(Stored data entries)
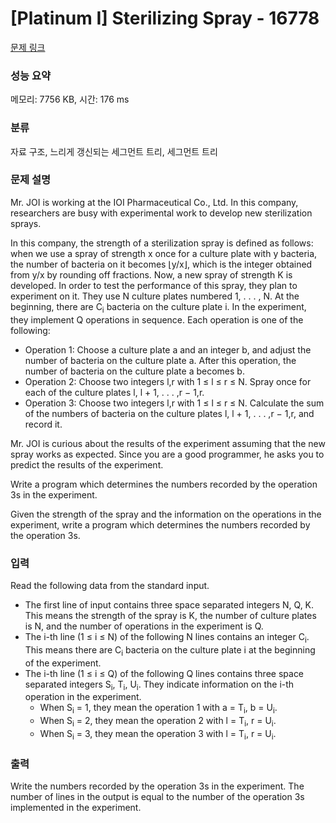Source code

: # [Platinum I] Sterilizing Spray - 16778 

[문제 링크](https://www.acmicpc.net/problem/16778) 

### 성능 요약

메모리: 7756 KB, 시간: 176 ms

### 분류

자료 구조, 느리게 갱신되는 세그먼트 트리, 세그먼트 트리

### 문제 설명

<p>Mr. JOI is working at the IOI Pharmaceutical Co., Ltd. In this company, researchers are busy with experimental work to develop new sterilization sprays.</p>

<p>In this company, the strength of a sterilization spray is defined as follows: when we use a spray of strength x once for a culture plate with y bacteria, the number of bacteria on it becomes ⌊y/x⌋, which is the integer obtained from y/x by rounding off fractions. Now, a new spray of strength K is developed. In order to test the performance of this spray, they plan to experiment on it. They use N culture plates numbered 1, . . . , N. At the beginning, there are C<sub>i</sub> bacteria on the culture plate i. In the experiment, they implement Q operations in sequence. Each operation is one of the following:</p>

<ul>
	<li>Operation 1: Choose a culture plate a and an integer b, and adjust the number of bacteria on the culture plate a. After this operation, the number of bacteria on the culture plate a becomes b.</li>
	<li>Operation 2: Choose two integers l,r with 1 ≤ l ≤ r ≤ N. Spray once for each of the culture plates l, l + 1, . . . ,r − 1,r.</li>
	<li>Operation 3: Choose two integers l,r with 1 ≤ l ≤ r ≤ N. Calculate the sum of the numbers of bacteria on the culture plates l, l + 1, . . . ,r − 1,r, and record it.</li>
</ul>

<p>Mr. JOI is curious about the results of the experiment assuming that the new spray works as expected. Since you are a good programmer, he asks you to predict the results of the experiment.</p>

<p>Write a program which determines the numbers recorded by the operation 3s in the experiment.</p>

<p>Given the strength of the spray and the information on the operations in the experiment, write a program which determines the numbers recorded by the operation 3s.</p>

### 입력 

 <p>Read the following data from the standard input.</p>

<ul>
	<li>The first line of input contains three space separated integers N, Q, K. This means the strength of the spray is K, the number of culture plates is N, and the number of operations in the experiment is Q.</li>
	<li>The i-th line (1 ≤ i ≤ N) of the following N lines contains an integer C<sub>i</sub>. This means there are C<sub>i</sub> bacteria on the culture plate i at the beginning of the experiment.</li>
	<li>The i-th line (1 ≤ i ≤ Q) of the following Q lines contains three space separated integers S<sub>i</sub>, T<sub>i</sub>, U<sub>i</sub>. They indicate information on the i-th operation in the experiment.
	<ul>
		<li>When S<sub>i</sub> = 1, they mean the operation 1 with a = T<sub>i</sub>, b = U<sub>i</sub>.</li>
		<li>When S<sub>i</sub> = 2, they mean the operation 2 with l = T<sub>i</sub>, r = U<sub>i</sub>.</li>
		<li>When S<sub>i</sub> = 3, they mean the operation 3 with l = T<sub>i</sub>, r = U<sub>i</sub>.</li>
	</ul>
	</li>
</ul>

### 출력 

 <p>Write the numbers recorded by the operation 3s in the experiment. The number of lines in the output is equal to the number of the operation 3s implemented in the experiment.</p>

__PROBLEM TO SOLVE__.
Every line in the records above that contains the word "separated" should be copied out.

__THE COMPLETED TASK__.
	<li>The first line of input contains three space separated integers N, Q, K. This means the strength of the spray is K, the number of culture plates is N, and the number of operations in the experiment is Q.</li>
	<li>The i-th line (1 ≤ i ≤ Q) of the following Q lines contains three space separated integers S<sub>i</sub>, T<sub>i</sub>, U<sub>i</sub>. They indicate information on the i-th operation in the experiment.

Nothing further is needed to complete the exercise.